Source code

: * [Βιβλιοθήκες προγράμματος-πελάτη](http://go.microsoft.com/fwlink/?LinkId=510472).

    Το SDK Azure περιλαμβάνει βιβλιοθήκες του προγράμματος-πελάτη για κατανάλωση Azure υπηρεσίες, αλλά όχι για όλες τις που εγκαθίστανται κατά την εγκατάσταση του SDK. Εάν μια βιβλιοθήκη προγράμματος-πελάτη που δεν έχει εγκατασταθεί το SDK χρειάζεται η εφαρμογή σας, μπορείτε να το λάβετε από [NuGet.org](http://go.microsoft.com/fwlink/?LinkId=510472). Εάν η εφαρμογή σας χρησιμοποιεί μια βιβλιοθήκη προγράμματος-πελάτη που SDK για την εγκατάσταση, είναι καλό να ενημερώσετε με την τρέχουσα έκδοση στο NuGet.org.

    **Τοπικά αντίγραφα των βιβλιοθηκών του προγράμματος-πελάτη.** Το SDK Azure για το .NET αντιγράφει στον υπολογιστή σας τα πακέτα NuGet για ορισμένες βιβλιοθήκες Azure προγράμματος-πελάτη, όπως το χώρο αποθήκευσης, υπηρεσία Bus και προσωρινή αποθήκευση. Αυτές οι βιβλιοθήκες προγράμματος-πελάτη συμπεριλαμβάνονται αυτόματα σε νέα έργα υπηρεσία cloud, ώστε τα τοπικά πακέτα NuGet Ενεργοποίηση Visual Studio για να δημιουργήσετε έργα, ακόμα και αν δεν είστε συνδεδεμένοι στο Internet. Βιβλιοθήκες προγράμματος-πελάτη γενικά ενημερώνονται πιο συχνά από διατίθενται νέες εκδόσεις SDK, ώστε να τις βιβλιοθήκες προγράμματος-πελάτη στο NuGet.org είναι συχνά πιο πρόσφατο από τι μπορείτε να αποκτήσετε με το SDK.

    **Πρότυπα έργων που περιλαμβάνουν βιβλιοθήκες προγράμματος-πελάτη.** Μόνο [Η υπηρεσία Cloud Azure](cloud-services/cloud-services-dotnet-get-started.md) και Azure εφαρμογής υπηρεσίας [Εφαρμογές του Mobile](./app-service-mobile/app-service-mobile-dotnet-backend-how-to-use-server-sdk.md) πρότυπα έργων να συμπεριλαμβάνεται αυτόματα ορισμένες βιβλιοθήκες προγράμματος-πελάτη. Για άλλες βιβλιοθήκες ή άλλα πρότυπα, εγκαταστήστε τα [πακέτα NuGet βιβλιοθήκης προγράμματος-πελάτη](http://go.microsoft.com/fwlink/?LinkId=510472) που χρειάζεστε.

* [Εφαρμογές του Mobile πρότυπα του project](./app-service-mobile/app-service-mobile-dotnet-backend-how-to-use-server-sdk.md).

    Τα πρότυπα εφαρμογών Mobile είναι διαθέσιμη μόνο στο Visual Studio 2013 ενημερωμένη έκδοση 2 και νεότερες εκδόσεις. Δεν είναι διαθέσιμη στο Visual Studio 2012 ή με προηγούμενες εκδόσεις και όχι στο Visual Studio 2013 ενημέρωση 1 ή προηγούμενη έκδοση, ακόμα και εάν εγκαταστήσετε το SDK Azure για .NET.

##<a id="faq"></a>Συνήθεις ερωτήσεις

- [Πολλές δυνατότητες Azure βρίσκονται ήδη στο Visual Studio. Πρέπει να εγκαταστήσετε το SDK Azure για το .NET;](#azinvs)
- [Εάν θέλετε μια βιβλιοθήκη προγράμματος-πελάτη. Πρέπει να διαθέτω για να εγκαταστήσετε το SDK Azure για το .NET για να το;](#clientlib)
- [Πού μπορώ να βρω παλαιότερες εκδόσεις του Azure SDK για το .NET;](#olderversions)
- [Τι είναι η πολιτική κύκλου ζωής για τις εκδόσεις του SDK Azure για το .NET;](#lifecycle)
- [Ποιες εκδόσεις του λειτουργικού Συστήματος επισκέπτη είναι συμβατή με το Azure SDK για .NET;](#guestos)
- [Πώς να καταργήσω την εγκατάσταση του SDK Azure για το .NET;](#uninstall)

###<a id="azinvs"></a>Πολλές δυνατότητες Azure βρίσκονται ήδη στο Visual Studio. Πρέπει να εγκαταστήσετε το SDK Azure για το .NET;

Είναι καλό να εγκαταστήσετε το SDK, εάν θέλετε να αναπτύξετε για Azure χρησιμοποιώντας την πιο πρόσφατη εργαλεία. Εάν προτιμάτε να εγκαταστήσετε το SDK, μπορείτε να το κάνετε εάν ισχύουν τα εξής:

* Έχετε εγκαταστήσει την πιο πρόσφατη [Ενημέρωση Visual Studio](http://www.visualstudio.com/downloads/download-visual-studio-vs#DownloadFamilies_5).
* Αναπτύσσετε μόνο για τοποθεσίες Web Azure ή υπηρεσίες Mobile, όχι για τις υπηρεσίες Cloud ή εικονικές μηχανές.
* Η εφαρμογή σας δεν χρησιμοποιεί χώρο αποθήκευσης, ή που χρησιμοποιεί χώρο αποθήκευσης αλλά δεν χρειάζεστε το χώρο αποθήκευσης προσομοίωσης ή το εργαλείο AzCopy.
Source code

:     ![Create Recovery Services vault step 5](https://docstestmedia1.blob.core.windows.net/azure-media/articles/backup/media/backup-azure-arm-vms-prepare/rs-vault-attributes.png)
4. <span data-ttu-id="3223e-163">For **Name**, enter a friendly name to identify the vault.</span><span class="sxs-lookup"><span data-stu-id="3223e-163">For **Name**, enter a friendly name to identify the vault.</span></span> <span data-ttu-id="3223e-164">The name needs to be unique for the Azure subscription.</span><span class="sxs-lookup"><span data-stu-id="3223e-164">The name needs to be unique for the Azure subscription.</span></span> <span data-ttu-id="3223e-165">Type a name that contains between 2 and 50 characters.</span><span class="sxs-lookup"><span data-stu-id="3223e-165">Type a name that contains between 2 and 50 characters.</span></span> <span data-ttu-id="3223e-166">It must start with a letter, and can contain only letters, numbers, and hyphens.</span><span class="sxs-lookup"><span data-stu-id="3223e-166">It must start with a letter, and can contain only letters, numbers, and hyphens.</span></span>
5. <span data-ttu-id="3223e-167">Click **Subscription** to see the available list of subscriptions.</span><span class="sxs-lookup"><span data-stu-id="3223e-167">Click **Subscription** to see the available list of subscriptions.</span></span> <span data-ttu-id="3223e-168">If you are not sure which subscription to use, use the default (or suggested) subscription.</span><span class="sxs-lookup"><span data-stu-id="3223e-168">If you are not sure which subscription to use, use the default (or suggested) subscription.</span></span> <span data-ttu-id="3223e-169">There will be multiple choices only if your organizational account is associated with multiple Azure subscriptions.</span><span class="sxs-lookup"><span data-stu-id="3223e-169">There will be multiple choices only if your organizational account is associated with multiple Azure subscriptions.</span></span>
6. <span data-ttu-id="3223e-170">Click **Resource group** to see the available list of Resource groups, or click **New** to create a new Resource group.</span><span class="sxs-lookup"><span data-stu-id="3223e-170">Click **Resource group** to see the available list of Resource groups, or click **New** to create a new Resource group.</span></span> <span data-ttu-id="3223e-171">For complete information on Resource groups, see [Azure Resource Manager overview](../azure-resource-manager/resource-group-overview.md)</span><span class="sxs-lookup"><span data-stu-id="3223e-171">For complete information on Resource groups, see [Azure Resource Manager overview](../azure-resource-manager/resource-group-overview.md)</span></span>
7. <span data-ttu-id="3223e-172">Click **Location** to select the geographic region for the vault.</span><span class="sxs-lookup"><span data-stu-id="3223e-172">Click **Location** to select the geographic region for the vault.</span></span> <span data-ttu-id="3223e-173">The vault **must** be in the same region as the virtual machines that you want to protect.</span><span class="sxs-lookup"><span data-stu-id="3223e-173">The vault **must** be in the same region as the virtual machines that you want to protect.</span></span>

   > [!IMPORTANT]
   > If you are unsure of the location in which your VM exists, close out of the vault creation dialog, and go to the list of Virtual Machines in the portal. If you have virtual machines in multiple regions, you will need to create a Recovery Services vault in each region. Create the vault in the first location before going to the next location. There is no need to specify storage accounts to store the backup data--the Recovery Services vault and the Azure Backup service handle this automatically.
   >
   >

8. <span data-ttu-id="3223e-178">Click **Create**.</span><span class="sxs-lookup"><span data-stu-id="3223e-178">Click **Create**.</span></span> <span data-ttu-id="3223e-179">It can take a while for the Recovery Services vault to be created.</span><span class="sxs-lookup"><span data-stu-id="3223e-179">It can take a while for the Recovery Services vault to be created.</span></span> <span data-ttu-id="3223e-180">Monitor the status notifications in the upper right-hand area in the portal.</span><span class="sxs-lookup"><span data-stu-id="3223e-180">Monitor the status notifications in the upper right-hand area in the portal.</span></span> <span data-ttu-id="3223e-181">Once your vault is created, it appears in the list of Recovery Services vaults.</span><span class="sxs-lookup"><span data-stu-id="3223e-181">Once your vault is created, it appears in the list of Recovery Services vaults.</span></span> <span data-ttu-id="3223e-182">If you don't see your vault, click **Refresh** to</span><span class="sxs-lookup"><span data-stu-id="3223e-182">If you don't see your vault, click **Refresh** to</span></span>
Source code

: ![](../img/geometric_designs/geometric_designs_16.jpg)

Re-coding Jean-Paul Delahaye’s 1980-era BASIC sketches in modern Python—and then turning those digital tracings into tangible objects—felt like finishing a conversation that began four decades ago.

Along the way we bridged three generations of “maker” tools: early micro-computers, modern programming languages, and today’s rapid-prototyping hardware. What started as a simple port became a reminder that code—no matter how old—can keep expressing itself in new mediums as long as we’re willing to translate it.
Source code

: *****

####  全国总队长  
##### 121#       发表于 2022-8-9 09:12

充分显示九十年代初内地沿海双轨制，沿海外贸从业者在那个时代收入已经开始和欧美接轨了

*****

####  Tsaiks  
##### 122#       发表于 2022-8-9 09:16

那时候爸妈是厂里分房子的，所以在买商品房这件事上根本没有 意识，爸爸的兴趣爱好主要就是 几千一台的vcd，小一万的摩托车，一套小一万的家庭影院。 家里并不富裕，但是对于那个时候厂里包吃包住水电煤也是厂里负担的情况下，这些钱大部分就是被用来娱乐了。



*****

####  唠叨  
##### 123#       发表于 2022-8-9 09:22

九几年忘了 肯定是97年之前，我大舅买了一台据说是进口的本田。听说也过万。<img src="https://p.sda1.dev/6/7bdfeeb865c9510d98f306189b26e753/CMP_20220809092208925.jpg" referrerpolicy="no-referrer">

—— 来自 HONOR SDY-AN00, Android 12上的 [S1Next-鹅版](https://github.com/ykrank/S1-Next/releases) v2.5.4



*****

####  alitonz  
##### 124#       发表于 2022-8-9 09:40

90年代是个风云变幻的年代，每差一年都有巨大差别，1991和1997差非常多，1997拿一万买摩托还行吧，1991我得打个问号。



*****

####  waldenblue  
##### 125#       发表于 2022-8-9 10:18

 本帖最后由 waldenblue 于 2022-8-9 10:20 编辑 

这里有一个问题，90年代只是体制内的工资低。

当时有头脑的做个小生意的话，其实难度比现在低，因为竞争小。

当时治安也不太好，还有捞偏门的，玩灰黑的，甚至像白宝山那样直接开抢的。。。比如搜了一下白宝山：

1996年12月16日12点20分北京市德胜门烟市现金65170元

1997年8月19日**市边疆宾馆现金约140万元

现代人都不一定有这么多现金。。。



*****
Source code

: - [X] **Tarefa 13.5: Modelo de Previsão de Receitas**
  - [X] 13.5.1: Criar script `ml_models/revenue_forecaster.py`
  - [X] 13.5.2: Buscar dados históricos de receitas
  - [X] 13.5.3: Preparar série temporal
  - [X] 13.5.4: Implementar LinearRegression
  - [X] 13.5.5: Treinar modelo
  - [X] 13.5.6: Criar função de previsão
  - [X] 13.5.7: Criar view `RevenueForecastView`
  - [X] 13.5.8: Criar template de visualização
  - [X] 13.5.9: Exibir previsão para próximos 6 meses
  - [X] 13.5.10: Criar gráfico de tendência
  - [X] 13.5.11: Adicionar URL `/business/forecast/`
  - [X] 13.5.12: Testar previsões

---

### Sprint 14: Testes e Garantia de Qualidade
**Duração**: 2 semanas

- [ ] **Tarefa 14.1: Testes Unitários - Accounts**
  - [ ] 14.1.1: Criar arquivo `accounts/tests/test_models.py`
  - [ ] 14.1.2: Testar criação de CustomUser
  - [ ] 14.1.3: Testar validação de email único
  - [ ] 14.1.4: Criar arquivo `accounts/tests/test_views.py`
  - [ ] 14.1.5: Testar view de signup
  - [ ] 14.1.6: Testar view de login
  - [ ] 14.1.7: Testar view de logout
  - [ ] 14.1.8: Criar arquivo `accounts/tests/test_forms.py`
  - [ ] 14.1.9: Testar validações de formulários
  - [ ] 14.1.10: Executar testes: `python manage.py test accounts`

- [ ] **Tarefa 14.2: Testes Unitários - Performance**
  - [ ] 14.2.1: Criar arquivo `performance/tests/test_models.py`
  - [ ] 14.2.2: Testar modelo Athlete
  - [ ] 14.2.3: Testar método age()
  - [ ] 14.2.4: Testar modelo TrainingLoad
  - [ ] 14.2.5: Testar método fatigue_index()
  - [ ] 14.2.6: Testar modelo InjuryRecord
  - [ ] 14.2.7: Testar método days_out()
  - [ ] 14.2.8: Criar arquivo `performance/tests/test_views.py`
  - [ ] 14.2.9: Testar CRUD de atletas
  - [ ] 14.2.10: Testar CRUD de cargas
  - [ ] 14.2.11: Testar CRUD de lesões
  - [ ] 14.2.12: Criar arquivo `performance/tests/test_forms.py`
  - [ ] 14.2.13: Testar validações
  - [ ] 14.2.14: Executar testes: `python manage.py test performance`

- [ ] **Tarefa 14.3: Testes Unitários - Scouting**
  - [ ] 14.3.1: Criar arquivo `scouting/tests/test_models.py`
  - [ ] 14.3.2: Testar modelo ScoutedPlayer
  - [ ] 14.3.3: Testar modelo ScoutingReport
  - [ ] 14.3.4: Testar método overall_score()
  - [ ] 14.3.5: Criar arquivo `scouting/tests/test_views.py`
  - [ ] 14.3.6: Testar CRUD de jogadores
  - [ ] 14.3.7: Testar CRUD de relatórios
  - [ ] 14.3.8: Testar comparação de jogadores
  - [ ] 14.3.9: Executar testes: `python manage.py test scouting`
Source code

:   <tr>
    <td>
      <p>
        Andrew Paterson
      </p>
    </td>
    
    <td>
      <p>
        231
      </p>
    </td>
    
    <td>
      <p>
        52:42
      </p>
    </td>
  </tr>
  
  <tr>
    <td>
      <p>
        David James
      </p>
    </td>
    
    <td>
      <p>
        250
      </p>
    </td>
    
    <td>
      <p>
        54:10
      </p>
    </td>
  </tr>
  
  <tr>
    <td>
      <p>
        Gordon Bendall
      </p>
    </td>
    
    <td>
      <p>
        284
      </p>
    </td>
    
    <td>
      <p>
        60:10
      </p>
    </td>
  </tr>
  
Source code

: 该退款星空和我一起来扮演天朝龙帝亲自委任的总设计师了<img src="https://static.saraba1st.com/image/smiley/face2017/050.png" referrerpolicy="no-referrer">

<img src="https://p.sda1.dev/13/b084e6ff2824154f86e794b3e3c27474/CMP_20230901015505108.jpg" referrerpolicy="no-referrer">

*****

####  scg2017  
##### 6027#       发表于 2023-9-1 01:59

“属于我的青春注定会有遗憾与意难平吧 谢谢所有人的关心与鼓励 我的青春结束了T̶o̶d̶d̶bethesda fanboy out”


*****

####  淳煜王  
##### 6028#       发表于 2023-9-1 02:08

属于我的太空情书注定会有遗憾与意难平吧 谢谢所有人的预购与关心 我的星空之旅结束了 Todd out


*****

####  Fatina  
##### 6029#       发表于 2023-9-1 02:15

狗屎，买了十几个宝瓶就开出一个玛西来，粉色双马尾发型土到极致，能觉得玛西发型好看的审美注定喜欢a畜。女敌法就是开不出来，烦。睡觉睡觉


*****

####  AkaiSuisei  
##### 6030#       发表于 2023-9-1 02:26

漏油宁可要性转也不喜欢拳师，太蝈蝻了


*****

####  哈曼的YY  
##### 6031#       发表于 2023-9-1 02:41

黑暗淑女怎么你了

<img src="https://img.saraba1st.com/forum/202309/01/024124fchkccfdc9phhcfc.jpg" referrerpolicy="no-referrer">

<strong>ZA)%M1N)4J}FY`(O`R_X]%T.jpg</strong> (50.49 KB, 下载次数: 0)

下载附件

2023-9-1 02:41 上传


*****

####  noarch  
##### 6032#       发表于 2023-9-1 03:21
^^^^^^^^^^^^^^^^
◆ Task details: Return only the lines between the one holding "充分显示九十年代初内地沿海双" and the one holding "发表于 2022-8-9 09:40", inclusive, exactly as they appear above.

◆ Result:
充分显示九十年代初内地沿海双轨制，沿海外贸从业者在那个时代收入已经开始和欧美接轨了

*****

####  Tsaiks  
##### 122#       发表于 2022-8-9 09:16

那时候爸妈是厂里分房子的，所以在买商品房这件事上根本没有 意识，爸爸的兴趣爱好主要就是 几千一台的vcd，小一万的摩托车，一套小一万的家庭影院。 家里并不富裕，但是对于那个时候厂里包吃包住水电煤也是厂里负担的情况下，这些钱大部分就是被用来娱乐了。



*****

####  唠叨  
##### 123#       发表于 2022-8-9 09:22

九几年忘了 肯定是97年之前，我大舅买了一台据说是进口的本田。听说也过万。<img src="https://p.sda1.dev/6/7bdfeeb865c9510d98f306189b26e753/CMP_20220809092208925.jpg" referrerpolicy="no-referrer">

—— 来自 HONOR SDY-AN00, Android 12上的 [S1Next-鹅版](https://github.com/ykrank/S1-Next/releases) v2.5.4



*****

####  alitonz  
##### 124#       发表于 2022-8-9 09:40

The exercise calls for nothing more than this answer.